Here’s the thing: NONE of those diets have changed a darned thing about my RA. Not one of them. Not even a little bit. In fact, some of them seemed to exacerbate certain things – paleo, for instance, given that since my year as a vegetarian I don’t eat a lot of meat any more, left me with constant indigestion, and gut upsets. The fact that it was remarkably similar to what was allowed on the FODMAP diet my gastroenterologist had strongly suggested concerned me enormously.

Eventually, I got fed up. I got SO tired of being told what to eat by every second person I encountered. WHAT is it about being sick makes people think they have a right to tell you what to do, in a way I’m sure they don’t with well people?!
I went back to eating instinctively. I calculated a reasonable average calorie allowance per day that would help with weight loss, allowing for my fluctuating ability to exercise. I ate within that. I ate my toast for breakfast – a boutique bakery bread with soy beans and quinoa that’s low GI and gives me a massive protein hit, regardless of what I put on it. I kept eating pulses and other grains that also help me maintain a healthy protein intake, even though I don’t eat a lot of meat. I kept up my dairy, because I’m a milk drinker, I love cheese and yogurt, and I DON’T want to add osteoporosis to my list of diagnoses. And, I kept racking up enormous bills at the greengrocer – bigger sometimes than the supermarket bill. I don’t eat junk food – I don’t like it. I don’t have a sweet tooth, so my sugar intake is well balanced. I DO eat chocolate – not much, and when I do it’s good quality dark chocolate. I do indulge in a moderate amount of alcohol occasionally. Without intending to, my regular eating plan is probably closest to what’s being marketed as the Mediterranean Diet.

My RA got NO worse. OMG – I’m eating dairy, some red meat, wheat (GLUTEN…), and what do you know, my RA hasn’t lost the plot! My IBS got better – I still have flare ups with that, but they’re milder and of shorter duration.

There are a LOT of articles out there pushing this or that diet at chronically ill people. Most of those articles call for you to buy a book or DVD to learn more. Most of them tell us that if we adhere to the diet, religiously, we’ll be cured.
Don’t believe it.

Some people DO find that certain symptoms ease if they eat a particular way. It could be that without knowing it, they had sensitivities to some things and eliminating them has helped them feel better.

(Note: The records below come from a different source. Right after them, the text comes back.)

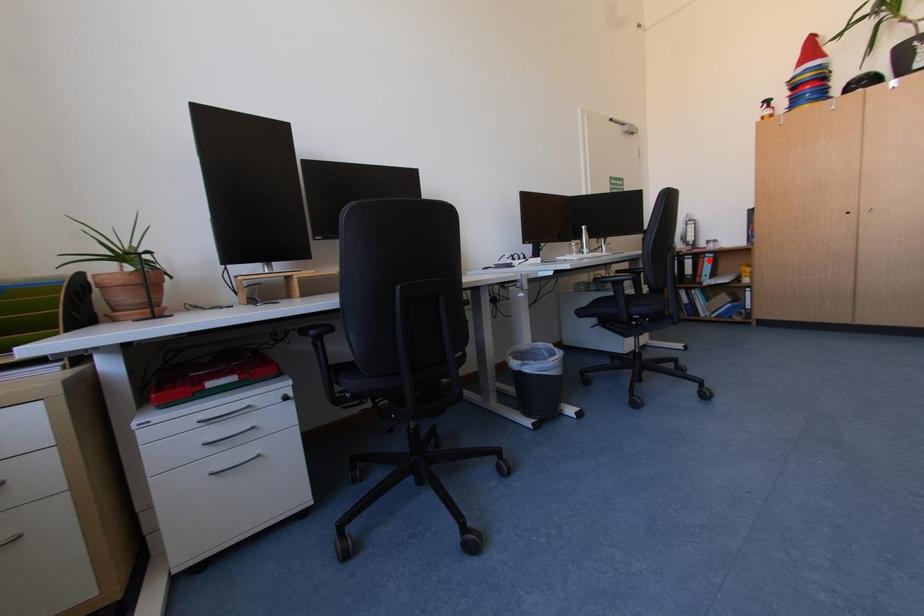
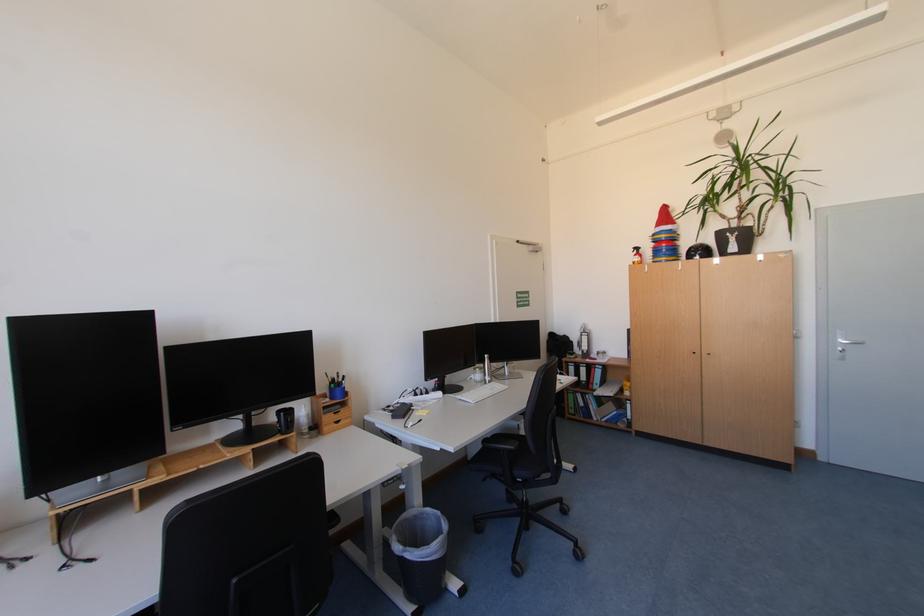
Locate, in the second image, the point that corresponds to the highlighted location in the first image.

(601, 370)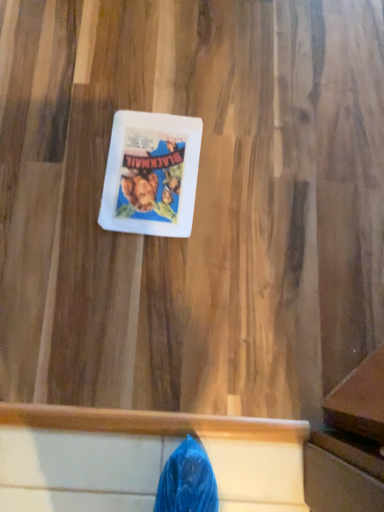
Locate an element on the screen. free space to the right of white matte comic book at center is located at coordinates (246, 185).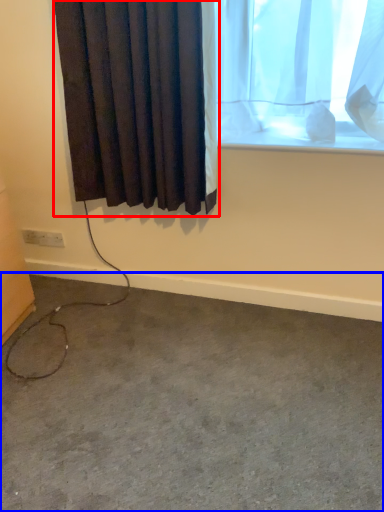
Question: Which of the following is the farthest to the observer, curtain (highlighted by a red box) or concrete (highlighted by a blue box)?

Choices:
 (A) curtain
 (B) concrete

Answer: (A)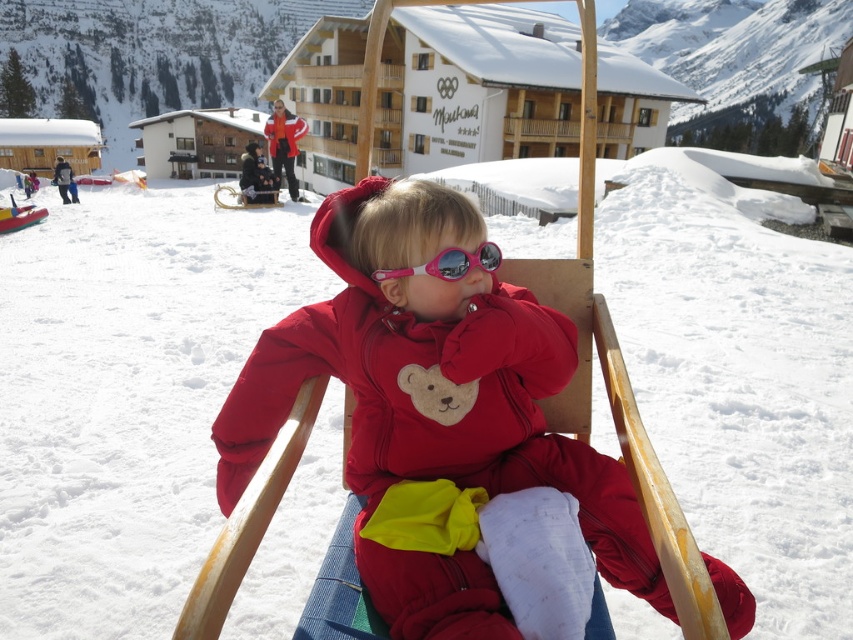
What is located at the coordinates point (432, 404) in the image?

The point (432, 404) is where the matte red snowsuit at center is located.

You are a photographer trying to capture both the matte red snowsuit at center and the matte red jacket at upper center in a single shot. Based on their sizes, which one should you focus on to ensure both are clearly visible in the frame?

The matte red snowsuit at center is smaller than the matte red jacket at upper center. To ensure both are clearly visible, focus on the matte red jacket at upper center since it is larger and will be easier to capture in the frame while the smaller snowsuit remains in view.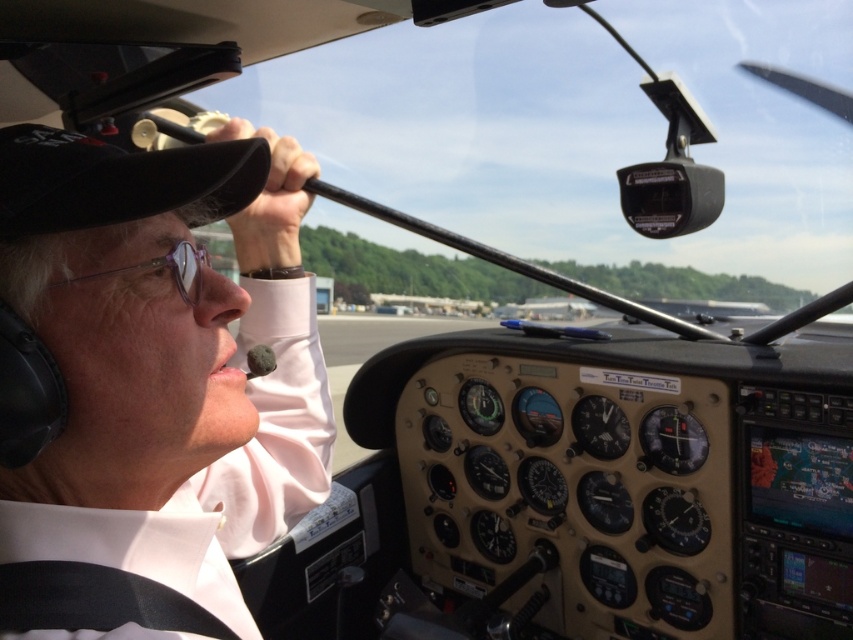
Which of these two, matte black headset at upper left or clear plastic glasses at upper left, stands taller?

Standing taller between the two is matte black headset at upper left.

Does matte black headset at upper left have a greater height compared to clear plastic glasses at upper left?

Yes, matte black headset at upper left is taller than clear plastic glasses at upper left.

Is point (94, 316) positioned before point (198, 285)?

Yes, point (94, 316) is closer to viewer.

Find the location of a particular element. matte black headset at upper left is located at coordinates (173, 394).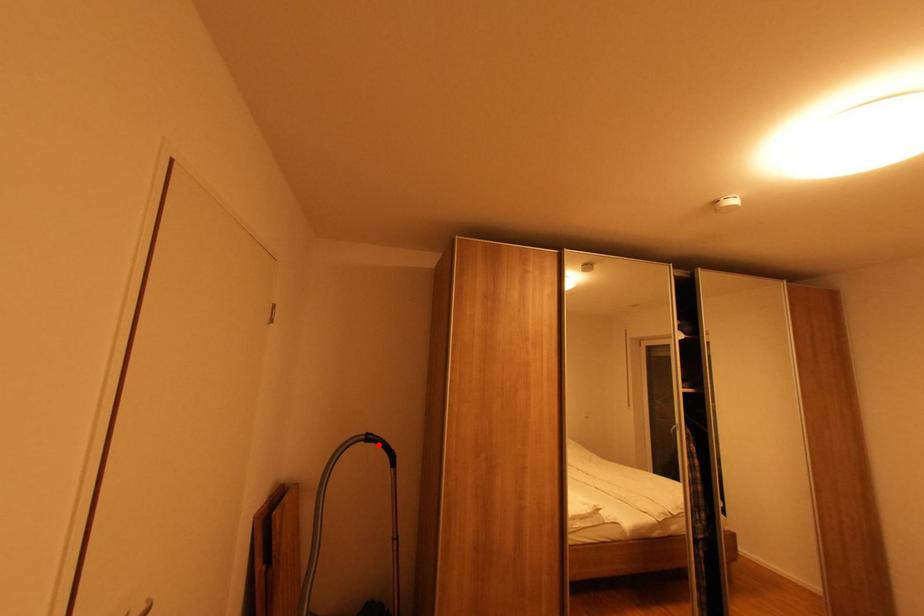
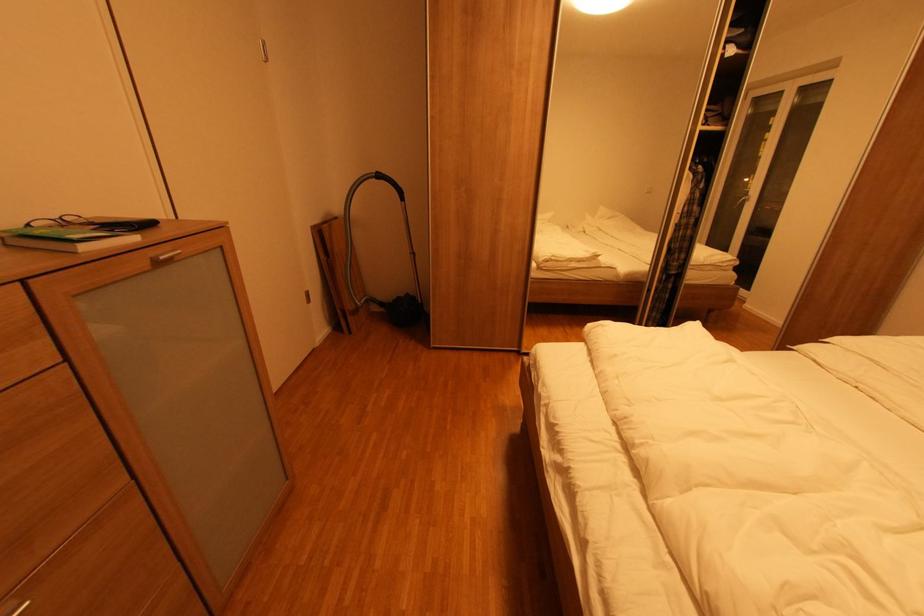
Question: I am providing you with two images of the same scene from different viewpoints. In image1, a red point is highlighted. Considering the same 3D point in image2, which of the following is correct?

Choices:
 (A) It is closer
 (B) It is farther

Answer: (A)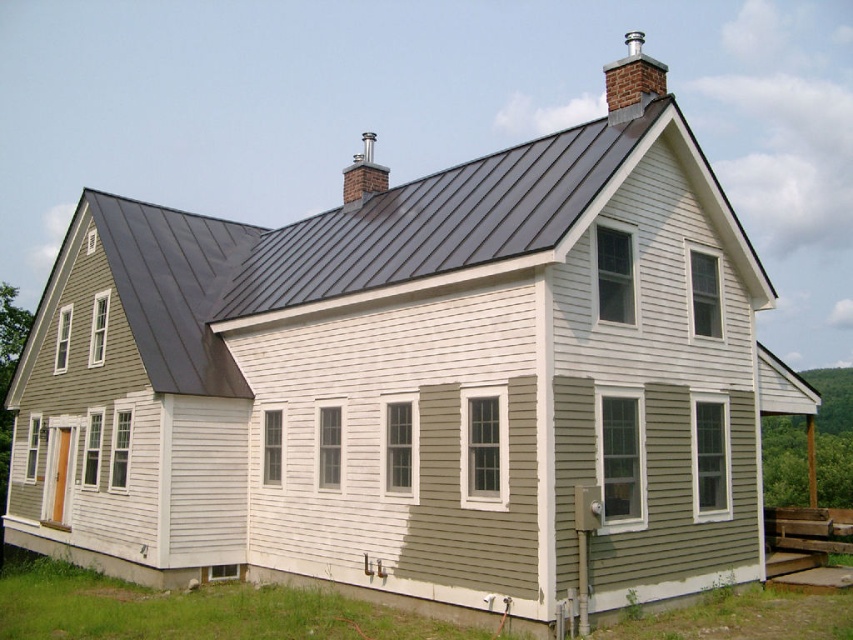
You are standing in front of the house and want to locate both the silver metallic chimney at upper right and the smooth silver chimney at upper center. Which one is positioned further to the right side of the roof?

The silver metallic chimney at upper right is positioned further to the right side of the roof compared to the smooth silver chimney at upper center.

Looking at this image, you are standing in front of the house and notice a point marked at coordinates (631, 81). Based on the house description, can you identify which part of the house this point corresponds to?

The point at coordinates (631, 81) is on the silver metallic chimney at upper right.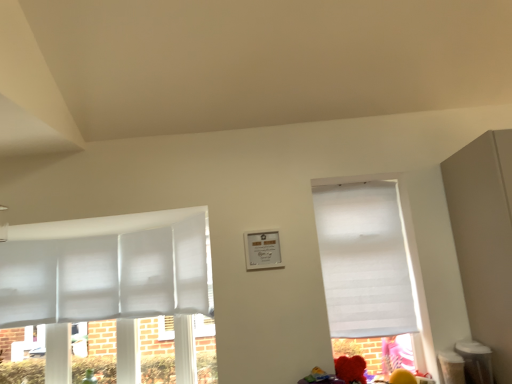
Measure the distance between fluffy red teddy bear at lower right and camera.

The distance of fluffy red teddy bear at lower right from camera is 2.38 meters.

Where is `fluffy red teddy bear at lower right`? The width and height of the screenshot is (512, 384). fluffy red teddy bear at lower right is located at coordinates (350, 369).

Describe the element at coordinates (350, 369) in the screenshot. Image resolution: width=512 pixels, height=384 pixels. I see `fluffy red teddy bear at lower right` at that location.

The height and width of the screenshot is (384, 512). What do you see at coordinates (426, 258) in the screenshot?
I see `white fabric window at right` at bounding box center [426, 258].

What is the approximate height of white fabric window at right?

It is 1.29 meters.

This screenshot has width=512, height=384. What are the coordinates of `white fabric window at right` in the screenshot? It's located at (426, 258).

Identify the location of fluffy red teddy bear at lower right. Image resolution: width=512 pixels, height=384 pixels. (350, 369).

Considering the positions of objects white fabric window at right and fluffy red teddy bear at lower right in the image provided, who is more to the left, white fabric window at right or fluffy red teddy bear at lower right?

fluffy red teddy bear at lower right.

Considering the positions of objects white fabric window at right and fluffy red teddy bear at lower right in the image provided, who is behind, white fabric window at right or fluffy red teddy bear at lower right?

white fabric window at right is more distant.

Which is closer, (350, 176) or (350, 361)?

Point (350, 176) appears to be farther away from the viewer than point (350, 361).

From the picture: From the image's perspective, is white fabric window at right under fluffy red teddy bear at lower right?

No, from the image's perspective, white fabric window at right is not beneath fluffy red teddy bear at lower right.

From the picture: From a real-world perspective, is white fabric window at right positioned above or below fluffy red teddy bear at lower right?

Clearly, from a real-world perspective, white fabric window at right is above fluffy red teddy bear at lower right.

Which object is wider, white fabric window at right or fluffy red teddy bear at lower right?

fluffy red teddy bear at lower right.

Considering the relative sizes of white fabric window at right and fluffy red teddy bear at lower right in the image provided, is white fabric window at right shorter than fluffy red teddy bear at lower right?

No.

Between white fabric window at right and fluffy red teddy bear at lower right, which one has smaller size?

Smaller between the two is fluffy red teddy bear at lower right.

Can we say white fabric window at right lies outside fluffy red teddy bear at lower right?

Yes.

Is white fabric window at right placed right next to fluffy red teddy bear at lower right?

They are not placed beside each other.

Is white fabric window at right facing away from fluffy red teddy bear at lower right?

No, fluffy red teddy bear at lower right is not at the back of white fabric window at right.

How far apart are white fabric window at right and fluffy red teddy bear at lower right?

They are 26.88 inches apart.

The width and height of the screenshot is (512, 384). Identify the location of flower on the left of white fabric window at right. (350, 369).

Is fluffy red teddy bear at lower right to the right of white fabric window at right from the viewer's perspective?

No.

Consider the image. Which object is closer to the camera, fluffy red teddy bear at lower right or white fabric window at right?

fluffy red teddy bear at lower right is in front.

Considering the positions of point (353, 370) and point (414, 191), is point (353, 370) closer or farther from the camera than point (414, 191)?

Point (353, 370) appears to be closer to the viewer than point (414, 191).

From the image's perspective, is fluffy red teddy bear at lower right above or below white fabric window at right?

fluffy red teddy bear at lower right is situated lower than white fabric window at right in the image.

From a real-world perspective, is fluffy red teddy bear at lower right positioned above or below white fabric window at right?

fluffy red teddy bear at lower right is below white fabric window at right.

Considering the sizes of fluffy red teddy bear at lower right and white fabric window at right in the image, is fluffy red teddy bear at lower right wider or thinner than white fabric window at right?

fluffy red teddy bear at lower right is wider than white fabric window at right.

In terms of height, does fluffy red teddy bear at lower right look taller or shorter compared to white fabric window at right?

In the image, fluffy red teddy bear at lower right appears to be shorter than white fabric window at right.

Which of these two, fluffy red teddy bear at lower right or white fabric window at right, is bigger?

Bigger between the two is white fabric window at right.

Is white fabric window at right located within fluffy red teddy bear at lower right?

No, fluffy red teddy bear at lower right does not contain white fabric window at right.

Looking at this image, is fluffy red teddy bear at lower right far from white fabric window at right?

Actually, fluffy red teddy bear at lower right and white fabric window at right are a little close together.

Is white fabric window at right at the back of fluffy red teddy bear at lower right?

Yes.

How distant is fluffy red teddy bear at lower right from white fabric window at right?

fluffy red teddy bear at lower right is 26.88 inches away from white fabric window at right.

The height and width of the screenshot is (384, 512). There is a fluffy red teddy bear at lower right. In order to click on window above it (from a real-world perspective) in this screenshot , I will do pyautogui.click(x=426, y=258).

This screenshot has height=384, width=512. I want to click on window above the fluffy red teddy bear at lower right (from a real-world perspective), so click(426, 258).

Where is `flower in front of the white fabric window at right`? Image resolution: width=512 pixels, height=384 pixels. flower in front of the white fabric window at right is located at coordinates (350, 369).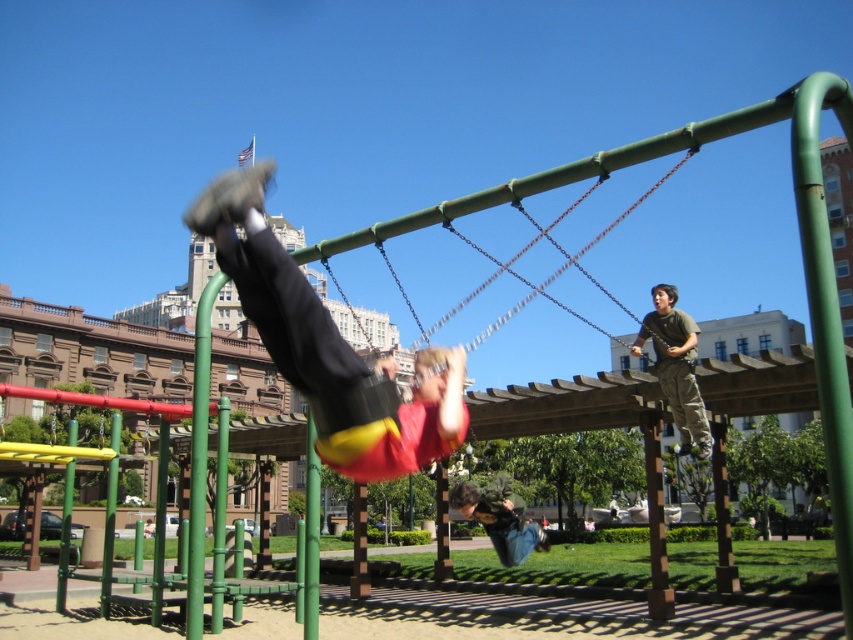
You are a photographer trying to capture a photo of the denim jeans at lower center and the green matte pole at center. If you want to frame both objects in your shot, which object should you position closer to the left side of the camera frame?

The denim jeans at lower center is positioned on the right side of green matte pole at center, so to frame both in the shot, the green matte pole at center should be placed closer to the left side of the camera frame.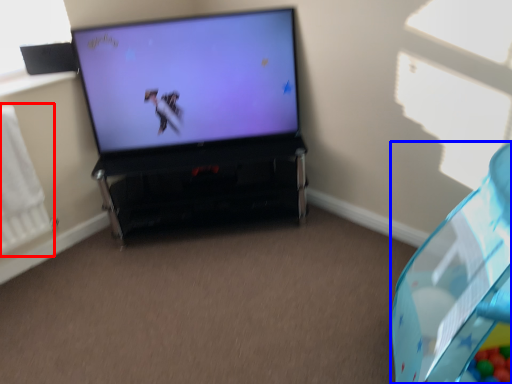
Question: Which object appears closest to the camera in this image, radiator (highlighted by a red box) or bean bag chair (highlighted by a blue box)?

Choices:
 (A) radiator
 (B) bean bag chair

Answer: (B)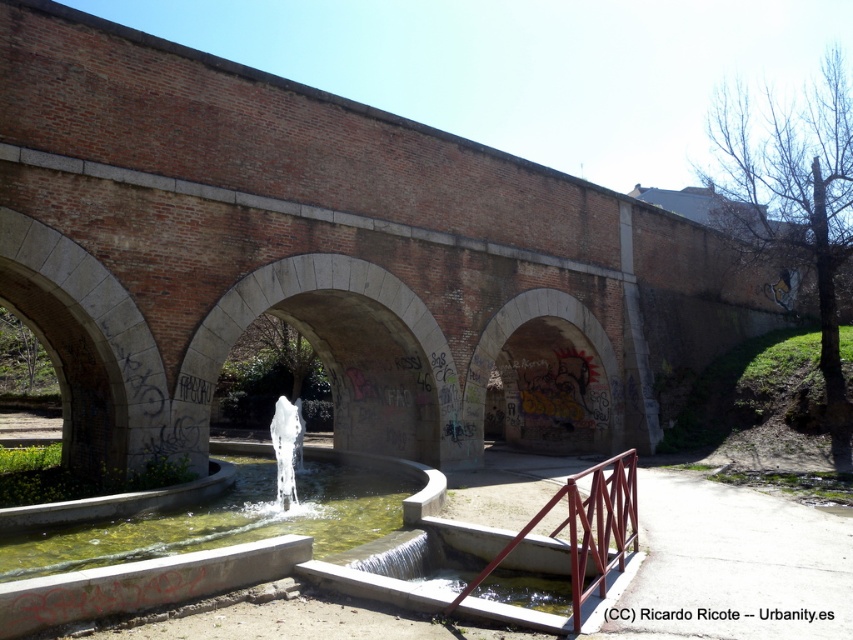
Is clear concrete water at center in front of metallic red railing at lower center?

No, clear concrete water at center is behind metallic red railing at lower center.

Who is positioned more to the right, clear concrete water at center or metallic red railing at lower center?

metallic red railing at lower center

Which is in front, point (99, 547) or point (602, 547)?

Point (602, 547) is more forward.

Identify the location of clear concrete water at center. (231, 516).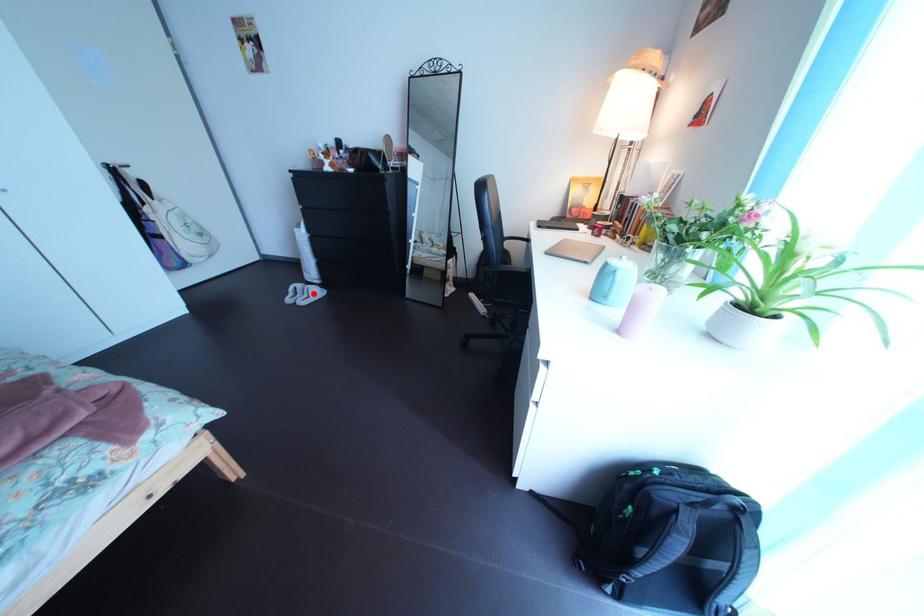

In conversations with some people, I found out that prior to really looking at their food, they’d been eating a lot of packaged, and pre-prepared foods, so cutting those out had made an enormous difference to how they were feeling – which made sense, since they were no longer eating all the preservatives and other additives, let alone the amount of salt and sugar. Convenience aside, I can’t honestly see how all that stuff could ever make you feel good!

My bottom line, after all my experiences with different diets, has been that there is no one way that works the same for everyone. For me, what works is to eat fresh, local, seasonal produce. Leave the packets on the supermarket shelves. Eat small meals – so many of us eat WAY more than is necessary. Drink lots of water. DON’T eliminate whole food groups unless you have a sound medical reason to do so – ie, eliminating gluten if you’re a diagnosed Celiac. And, most importantly of all, listen to your body. Pay attention to the times you feel bad after eating, and see if there’s something that regularly upsets you and drop that from your diet. That makes much more sense to me than listening to a bunch of people pushing extreme diets who are, more than anything else, out to make money.